Date: 2006-07-14 05:36 am (UTC)
From: [identity profile] turandot.livejournal.com
Blah. There's a school of psychological thought that considers birth order as lending a person certain characteristics, or else I wouldn't have read books about birth order and how it affects relationships with other people a couple of years prior to this article.

Time must have been having a pretty slow week, I suppose.

Date: 2006-07-14 05:42 am (UTC)
From: [identity profile] turandot.livejournal.com
I read a book called "The Birth Order: Why You Are the Way You Are" because I was bored, and it was somewhat illuminating, insofar as my husband and I deal with each other. We're both halves of an "older brother, younger sister" pair, and so we found that when we were stressed and would get on each other's nerves, it was usually one of us repeating the same patterns in which we dealt with our sibling. Not that my brother and my husband are anything alike, or for that matter I and his little sister: it's just that the pattern to our fights and misunderstandings were either somewhat very familiar (even when it came to things brother and sisters usually don't talk about), or borne out of expectations that the other partner would eventually behave a certain way. =P

Date: 2006-07-14 04:55 pm (UTC)
ext_20420: (Default)
From: [identity profile] kyburg.livejournal.com
I didn't have time to run through the entire article - but I didn't see anything on the only child immediately. Did they address them as not having the same experience with conflict resolution?

Date: 2006-07-14 06:32 pm (UTC)
From: [identity profile] turandot.livejournal.com
Actually the article was sort of a disappointing pastiche for me: it only stated some stuff about siblings being able to work together better, but didn't mention a lot of stuff that most child psychologists commonly know.

To wit: yes, onlies do have a little more of a hard time with conflict resolution when first placed in a competitive setting, because they aren't used to having to share like siblings do (they eventually catch up enough, though). But you wouldn't know it from reading that article. =/

Date: 2006-07-14 06:58 pm (UTC)
ext_20420: (Default)
From: [identity profile] kyburg.livejournal.com
Psychobabble as entertainment. It's a real shame, ain't it.

Date: 2006-07-15 03:02 am (UTC)
From: [identity profile] caitlin.livejournal.com
I haven't read the article, but wonder what it would make of sibs that have a lot of age difference between them. Like, say, 16 years, 10 months, and about 14 days. *wry*

C.

Date: 2006-07-15 03:36 am (UTC)
From: [identity profile] turandot.livejournal.com
A 5 year difference among siblings makes both of them onlies. So in the case of a 5 and 10 year old, they're both onlies.
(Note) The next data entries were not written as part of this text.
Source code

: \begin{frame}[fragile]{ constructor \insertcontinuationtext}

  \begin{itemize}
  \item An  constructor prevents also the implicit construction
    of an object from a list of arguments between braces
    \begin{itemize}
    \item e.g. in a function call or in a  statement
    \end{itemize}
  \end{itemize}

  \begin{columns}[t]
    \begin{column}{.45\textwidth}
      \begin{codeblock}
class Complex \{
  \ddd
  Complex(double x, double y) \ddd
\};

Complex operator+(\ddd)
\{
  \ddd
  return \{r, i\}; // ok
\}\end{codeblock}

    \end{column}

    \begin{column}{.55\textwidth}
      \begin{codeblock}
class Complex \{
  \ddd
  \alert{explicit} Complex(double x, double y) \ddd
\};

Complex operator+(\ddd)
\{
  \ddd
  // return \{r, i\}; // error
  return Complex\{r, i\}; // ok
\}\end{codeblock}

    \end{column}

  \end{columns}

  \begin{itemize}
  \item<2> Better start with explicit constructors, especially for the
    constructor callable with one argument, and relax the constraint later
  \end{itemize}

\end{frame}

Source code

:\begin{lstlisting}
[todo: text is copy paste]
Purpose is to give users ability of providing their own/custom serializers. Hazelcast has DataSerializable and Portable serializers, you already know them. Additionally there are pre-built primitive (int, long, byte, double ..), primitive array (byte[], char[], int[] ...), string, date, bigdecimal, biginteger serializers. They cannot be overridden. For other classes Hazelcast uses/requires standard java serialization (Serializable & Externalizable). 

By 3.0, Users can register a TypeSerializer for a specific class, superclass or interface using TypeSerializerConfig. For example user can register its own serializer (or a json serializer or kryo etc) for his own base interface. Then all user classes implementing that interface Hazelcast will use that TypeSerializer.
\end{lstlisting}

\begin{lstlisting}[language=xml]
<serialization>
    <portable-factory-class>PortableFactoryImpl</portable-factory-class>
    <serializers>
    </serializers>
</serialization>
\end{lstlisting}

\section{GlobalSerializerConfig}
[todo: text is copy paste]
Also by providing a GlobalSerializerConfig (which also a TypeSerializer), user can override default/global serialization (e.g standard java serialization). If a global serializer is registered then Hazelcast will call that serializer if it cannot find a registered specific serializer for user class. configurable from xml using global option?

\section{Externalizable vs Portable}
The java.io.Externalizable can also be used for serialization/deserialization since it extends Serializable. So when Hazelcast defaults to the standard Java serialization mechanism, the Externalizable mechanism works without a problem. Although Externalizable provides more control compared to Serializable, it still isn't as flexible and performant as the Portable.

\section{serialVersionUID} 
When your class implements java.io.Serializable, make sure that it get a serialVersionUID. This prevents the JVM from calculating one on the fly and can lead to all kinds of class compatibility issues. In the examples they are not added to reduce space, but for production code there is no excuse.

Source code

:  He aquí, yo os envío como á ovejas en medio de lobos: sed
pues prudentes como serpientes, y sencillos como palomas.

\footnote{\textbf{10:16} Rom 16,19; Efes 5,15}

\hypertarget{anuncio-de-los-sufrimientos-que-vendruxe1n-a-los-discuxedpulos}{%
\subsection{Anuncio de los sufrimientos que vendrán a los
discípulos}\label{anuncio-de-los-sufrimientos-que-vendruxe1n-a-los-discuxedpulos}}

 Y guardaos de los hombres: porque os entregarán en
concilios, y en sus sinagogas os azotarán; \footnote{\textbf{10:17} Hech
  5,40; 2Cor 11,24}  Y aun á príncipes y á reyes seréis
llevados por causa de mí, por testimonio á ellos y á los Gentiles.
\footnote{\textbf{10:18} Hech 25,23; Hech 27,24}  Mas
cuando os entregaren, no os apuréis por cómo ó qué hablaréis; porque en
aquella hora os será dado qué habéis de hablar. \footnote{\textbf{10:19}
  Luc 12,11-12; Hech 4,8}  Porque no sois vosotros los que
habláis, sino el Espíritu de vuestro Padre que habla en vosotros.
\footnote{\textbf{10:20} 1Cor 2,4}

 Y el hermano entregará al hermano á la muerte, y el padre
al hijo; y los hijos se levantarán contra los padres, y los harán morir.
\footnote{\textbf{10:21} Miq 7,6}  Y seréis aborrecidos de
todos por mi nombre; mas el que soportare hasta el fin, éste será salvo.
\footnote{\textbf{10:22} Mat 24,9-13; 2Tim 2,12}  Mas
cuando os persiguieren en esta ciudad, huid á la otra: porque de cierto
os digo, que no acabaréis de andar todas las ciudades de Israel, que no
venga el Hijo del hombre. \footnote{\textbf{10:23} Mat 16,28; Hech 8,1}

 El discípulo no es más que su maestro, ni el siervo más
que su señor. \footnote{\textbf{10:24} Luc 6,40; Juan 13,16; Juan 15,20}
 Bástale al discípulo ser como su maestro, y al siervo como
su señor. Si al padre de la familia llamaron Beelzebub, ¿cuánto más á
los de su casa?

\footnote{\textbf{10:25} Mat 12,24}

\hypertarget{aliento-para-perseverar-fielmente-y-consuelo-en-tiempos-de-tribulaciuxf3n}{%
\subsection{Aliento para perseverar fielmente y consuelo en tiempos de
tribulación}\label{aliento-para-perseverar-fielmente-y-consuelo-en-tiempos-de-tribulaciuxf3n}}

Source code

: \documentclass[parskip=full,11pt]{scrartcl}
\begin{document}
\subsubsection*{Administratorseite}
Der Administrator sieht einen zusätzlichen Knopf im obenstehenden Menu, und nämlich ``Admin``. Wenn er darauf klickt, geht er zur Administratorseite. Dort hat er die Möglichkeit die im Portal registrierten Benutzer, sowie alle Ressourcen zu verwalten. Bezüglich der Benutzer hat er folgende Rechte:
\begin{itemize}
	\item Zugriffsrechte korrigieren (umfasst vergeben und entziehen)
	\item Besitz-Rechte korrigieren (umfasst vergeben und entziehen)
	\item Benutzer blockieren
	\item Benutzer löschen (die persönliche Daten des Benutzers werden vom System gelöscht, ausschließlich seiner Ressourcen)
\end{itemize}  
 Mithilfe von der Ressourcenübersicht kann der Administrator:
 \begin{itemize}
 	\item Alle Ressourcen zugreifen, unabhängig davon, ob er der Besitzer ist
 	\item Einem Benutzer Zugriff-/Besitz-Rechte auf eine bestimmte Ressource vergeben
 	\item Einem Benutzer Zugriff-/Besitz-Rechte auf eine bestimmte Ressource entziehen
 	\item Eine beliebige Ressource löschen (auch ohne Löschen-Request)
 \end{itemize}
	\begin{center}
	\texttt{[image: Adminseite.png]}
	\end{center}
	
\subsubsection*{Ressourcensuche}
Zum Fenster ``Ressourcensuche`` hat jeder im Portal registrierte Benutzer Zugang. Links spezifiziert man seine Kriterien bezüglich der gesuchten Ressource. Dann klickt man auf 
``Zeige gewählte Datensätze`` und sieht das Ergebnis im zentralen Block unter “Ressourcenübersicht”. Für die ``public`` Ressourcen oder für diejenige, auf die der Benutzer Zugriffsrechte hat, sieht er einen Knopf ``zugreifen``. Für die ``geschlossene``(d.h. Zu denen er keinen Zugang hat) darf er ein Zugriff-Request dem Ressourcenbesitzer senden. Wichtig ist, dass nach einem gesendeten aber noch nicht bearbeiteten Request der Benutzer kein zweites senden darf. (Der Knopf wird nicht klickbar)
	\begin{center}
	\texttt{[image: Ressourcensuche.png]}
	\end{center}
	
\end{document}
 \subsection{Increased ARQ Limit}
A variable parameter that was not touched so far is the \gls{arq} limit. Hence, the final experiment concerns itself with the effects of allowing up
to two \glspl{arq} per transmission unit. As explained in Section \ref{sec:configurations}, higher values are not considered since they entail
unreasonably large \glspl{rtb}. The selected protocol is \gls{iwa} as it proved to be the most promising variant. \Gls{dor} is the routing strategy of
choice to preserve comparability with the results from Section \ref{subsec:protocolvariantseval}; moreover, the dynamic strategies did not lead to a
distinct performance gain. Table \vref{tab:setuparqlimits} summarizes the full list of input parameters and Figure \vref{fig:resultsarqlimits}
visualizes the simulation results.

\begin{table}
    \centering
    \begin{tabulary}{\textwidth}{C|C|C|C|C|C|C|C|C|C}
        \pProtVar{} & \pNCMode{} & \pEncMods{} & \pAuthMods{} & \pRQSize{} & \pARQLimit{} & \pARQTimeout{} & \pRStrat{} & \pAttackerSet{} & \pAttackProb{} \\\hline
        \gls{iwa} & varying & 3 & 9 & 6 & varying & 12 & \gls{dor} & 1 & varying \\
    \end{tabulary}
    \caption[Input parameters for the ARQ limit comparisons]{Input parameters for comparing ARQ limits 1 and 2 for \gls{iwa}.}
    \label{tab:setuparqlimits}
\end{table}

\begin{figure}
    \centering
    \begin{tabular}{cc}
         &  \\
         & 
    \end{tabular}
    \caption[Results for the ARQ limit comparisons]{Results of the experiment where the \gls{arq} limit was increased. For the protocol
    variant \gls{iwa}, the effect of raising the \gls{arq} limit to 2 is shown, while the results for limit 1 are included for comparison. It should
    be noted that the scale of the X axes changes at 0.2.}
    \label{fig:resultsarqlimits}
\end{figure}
Or say you have a 10, 8 and 1 year old: the two elders are older and younger sibling, the youngest is an only.

It's about how much undivided attention and resources you get in your first few years of life, and with a child who's in school (Kindergarden or above), the parents are able to focus on their newborn as if it was a first child (i.e., much as their first child was always their focus before that). Simple as that.